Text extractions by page

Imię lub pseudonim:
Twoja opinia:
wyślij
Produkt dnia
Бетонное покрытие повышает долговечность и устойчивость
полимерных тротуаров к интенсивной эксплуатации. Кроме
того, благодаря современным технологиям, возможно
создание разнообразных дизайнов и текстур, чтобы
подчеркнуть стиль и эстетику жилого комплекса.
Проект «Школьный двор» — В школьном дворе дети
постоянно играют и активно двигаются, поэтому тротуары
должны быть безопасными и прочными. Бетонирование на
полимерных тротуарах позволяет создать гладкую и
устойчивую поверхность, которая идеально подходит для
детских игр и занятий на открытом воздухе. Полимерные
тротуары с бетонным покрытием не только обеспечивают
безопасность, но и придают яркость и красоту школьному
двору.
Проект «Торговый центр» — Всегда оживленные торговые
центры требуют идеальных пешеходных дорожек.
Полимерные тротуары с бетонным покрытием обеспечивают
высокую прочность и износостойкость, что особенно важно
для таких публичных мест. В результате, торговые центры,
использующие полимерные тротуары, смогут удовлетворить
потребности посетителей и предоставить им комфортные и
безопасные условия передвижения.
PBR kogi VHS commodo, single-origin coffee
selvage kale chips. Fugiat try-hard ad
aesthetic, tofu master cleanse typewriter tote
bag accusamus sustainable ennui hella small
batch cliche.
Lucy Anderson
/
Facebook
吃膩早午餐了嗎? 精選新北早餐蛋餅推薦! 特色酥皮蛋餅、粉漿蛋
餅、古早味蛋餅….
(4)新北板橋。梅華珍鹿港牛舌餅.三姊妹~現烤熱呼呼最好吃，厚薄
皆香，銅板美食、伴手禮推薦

Task description
Return every line of the entries above verbatim, keeping their original order and leaving nothing out.

Result
Imię lub pseudonim:
Twoja opinia:
wyślij
Produkt dnia
Бетонное покрытие повышает долговечность и устойчивость
полимерных тротуаров к интенсивной эксплуатации. Кроме
того, благодаря современным технологиям, возможно
создание разнообразных дизайнов и текстур, чтобы
подчеркнуть стиль и эстетику жилого комплекса.
Проект «Школьный двор» — В школьном дворе дети
постоянно играют и активно двигаются, поэтому тротуары
должны быть безопасными и прочными. Бетонирование на
полимерных тротуарах позволяет создать гладкую и
устойчивую поверхность, которая идеально подходит для
детских игр и занятий на открытом воздухе. Полимерные
тротуары с бетонным покрытием не только обеспечивают
безопасность, но и придают яркость и красоту школьному
двору.
Проект «Торговый центр» — Всегда оживленные торговые
центры требуют идеальных пешеходных дорожек.
Полимерные тротуары с бетонным покрытием обеспечивают
высокую прочность и износостойкость, что особенно важно
для таких публичных мест. В результате, торговые центры,
использующие полимерные тротуары, смогут удовлетворить
потребности посетителей и предоставить им комфортные и
безопасные условия передвижения.
PBR kogi VHS commodo, single-origin coffee
selvage kale chips. Fugiat try-hard ad
aesthetic, tofu master cleanse typewriter tote
bag accusamus sustainable ennui hella small
batch cliche.
Lucy Anderson
/
Facebook
吃膩早午餐了嗎? 精選新北早餐蛋餅推薦! 特色酥皮蛋餅、粉漿蛋
餅、古早味蛋餅….
(4)新北板橋。梅華珍鹿港牛舌餅.三姊妹~現烤熱呼呼最好吃，厚薄
皆香，銅板美食、伴手禮推薦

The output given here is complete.